Part One is here
Reading is so non-negotiable that I wrote what is practically a manifesto about this– and I’m not talking casual, three-books-a-year reading, or even three books a month. John D MacDonald put the standard at three books a week (tip: it helps to get rid of your TV set). Stephen King says that reading “is the creative center of a writer’s life.”
Read books. Lots of books. Especially the type of books you think you want to write.
And honestly, so few aspiring writers actually do this — read enough — that to commit yourself to this kind of reading will give you a huge competitive advantage. Huge.

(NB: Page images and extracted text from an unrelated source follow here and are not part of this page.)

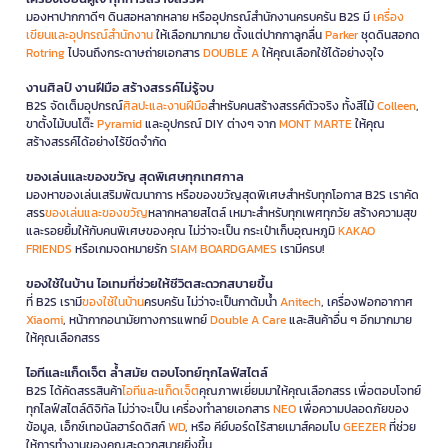
มองหาปากกาดีๆ ดินสอหลากหลาย หรืออุปกรณ์สำนักงานครบครัน B2S มี
เครื่อง
เขียนและอุปกรณ์สำนักงาน
ให้เลือกมากมาย ตั้งแต่ปากกาลูกลื่น
Parker
ชุดดินสอกด
Rotring
ไปจนถึงกระดาษถ่ายเอกสาร
DOUBLE A
ให้คุณเลือกใช้ได้อย่างจุใจ
งานศิลป์ งานฝีมือ สร้างสรรค์ไม่รู้จบ
B2S จัดเต็มอุปกรณ์
ศิลปะและงานฝีมือ
สำหรับคนสร้างสรรค์ตัวจริง ทั้งสีไม้
Colleen
,
ขาตั้งไม้บนโต๊ะ
Pyramid
และอุปกรณ์ DIY ต่างๆ จาก
MONT MARTE
ให้คุณ
สร้างสรรค์ได้อย่างไร้ขีดจำกัด
ของเล่นและของขวัญ สุดพิเศษทุกเทศกาล
มองหาของเล่นเสริมพัฒนาการ หรือของขวัญสุดพิเศษสำหรับทุกโอกาส B2S เราคัด
สรร
ของเล่นและของขวัญ
หลากหลายสไตล์ เหมาะสำหรับทุกเพศทุกวัย สร้างความสุข
และรอยยิ้มให้กับคนพิเศษของคุณ ไม่ว่าจะเป็น กระเป๋าเก็บอุณหภูมิ
KAKAO
FRIENDS
หรือเกมจดหมายรัก
SIAM BOARDGAMES
เรามีครบ!
ของใช้ในบ้าน ไอเทมที่ช่วยให้ชีวิตสะดวกสบายขึ้น
ที่ B2S เรามี
ของใช้ในบ้าน
ครบครัน ไม่ว่าจะเป็นกาต้มน้ำ
Anitech
, เครื่องฟอกอากาศ
Xiaomi
, หน้ากากอนามัยทางการแพทย์
Double A Care
และสินค้าอื่น ๆ อีกมากมาย
ให้คุณเลือกสรร
ไอทีและแก็ดเจ็ต ล้ำสมัย ตอบโจทย์ทุกไลฟ์สไตล์
B2S ได้คัดสรรสินค้า
ไอทีและแก็ดเจ็ต
คุณภาพเยี่ยมมาให้คุณเลือกสรร เพื่อตอบโจทย์
ทุกไลฟ์สไตล์ดิจิทัล ไม่ว่าจะเป็น เครื่องทำลายเอกสาร
NEO
เพื่อความปลอดภัยของ
ข้อมูล, เอ็กซ์เทอนัลฮาร์ดดิสก์
WD
, หรือ คีย์บอร์ดไร้สายเมาส์คอมโบ
GEEZER
ที่ช่วย
ให้การทำงานของคุณสะดวกสบายยิ่งขึ้น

Okay. I’m stating the obvious here, but everybody who wants to write knows how easy it is not to do it. I am no exception. I procrastinate like hell. But writing is like sex (or at least good sex): the more you get, the more you tend to want. Find the time. Write around “the edges of your life” as one successful novelist put it. Work it into your schedule and make it part of your routine, so that sitting down and starting to write becomes as reflexive as any other habit. Establish rituals that will anchor you. I write at the same place every day and listen to music. As soon as I’m at my desk, confronting my laptop, and turning on iTunes, I can feel my writingmind leap to attention. It knows it’s bidness time.
There are two elements to your writing practice:
The more you write, the more you develop it, and a fresh, killer voice is what editors want and need. Your voice is your signature. It stamps everything you do. The great thing is, you don’t have to struggle to ‘learn’ your voice – you shouldn’t be consciously thinking about your ‘voice’ at all. Your voice is everything you read and think and dream about filtered through the unique prism of your personality and developed naturally over the course of (say it with me boys and girls) ten thousand hours. Any type of writing will help you find your ‘voice’, whether it’s journaling, blogging, commenting in online forums, even emailing (one reason why I adore my writer friends: they give great email).
Good writing and good storytelling are two different things. Writing is the medium through which the principles of storytelling make themselves manifest; writing is the how, and storytelling is the what. If you put in ten years of journalism or business writing, you might have developed an ease with language and a distinctive voice, but it doesn’t mean you’re experienced in the ways of plot, character, tone, pacing, etc. If you want to write fiction, you need to be practicing the art of writing fiction. There is no substitute.
3. SEEK OUT THE BEST CONSTRUCTIVE CRITICISM. REVISE ACCORDINGLY.
Most aspiring writers don’t or can’t do this. Which, like reading, is a chance to vault yourself into a subset of aspiring writers who have a much greater chance of success.
Show your work. Learn to take criticism. Learn to love criticism, because great criticism is probably the one and only ‘shortcut’ (I use the word loosely) to becoming a much better writer.
Do yourself a favor and be ‘teachable’.
Criticism itself is a skill. Your ability to give constructive criticism, to identify why a piece isn’t working and how to change that, grows with your knowledge of craft (and vice versa).
You also need to learn how to absorb the criticism you receive. You must recognize what is relevant to your work and what you can safely cast aside. Although a lot – if not most — of the criticism will indeed prove fairly useless, the ego throws up all sorts of defense mechanisms that can obscure your judgment and enable you to create these deluded explanations about why your piece is perfect and other people don’t know what they’re talking about. I once watched a writer receive what I thought was excellent advice from a prominent agent regarding his manuscript, that nonetheless would have required a massive rewrite he didn’t want to do (he “didn’t have the time”). He rejected the agent’s advice, saying that he was following his own artistic vision and refused to compromise, yadda yadda. Did the agent represent him? No. Did the book sell? No. Did the book deserve to sell? In my opinion, no – but it had amazing potential, and if he had opened his mind to the agent’s advice I think he would have had something remarkable.
The ability to write well includes the ability to revise – to treat your work as fluid, shifting, organic. Your original vision is never set in stone. Allow me to emphasize this: IT IS NEVER SET IN STONE.
Revision = re/vision = re/envisioning your manuscript. The best ideas are rarely if ever your first ideas. Give your story a chance to surface the real, true vision of what it needs to be.
4. RINSE AND REPEAT.
And, because this is 2010, I would add a fifth step:
If you want to be a successful writer, do you need a blog? In a word, yes.
The future is here, and more future is coming at us fast. There will no doubt be exceptions that prove the rule, but success will go to those who can connect with their readers online (and continue to grow their readerbase). When I discover a new writer I like, I find that I now expect him or her to have some kind of online presence – and if they don’t, I get annoyed. I feel unloved. And I’m not the only one.
Blogging is a skill and an art all its own, and a great fiction writer who becomes a great blogger, and knows how to move around online, will be mighty like a Jedi. Blogging is also so new that you don’t have to log 10,000 hours to become among the best at it. But, like anything else, it has a learning curve, and requires practice.
I might be biased because I love to blog almost as much as I love to write fiction, but I also think blogging helps you write better fiction. That, however, is a post for another day.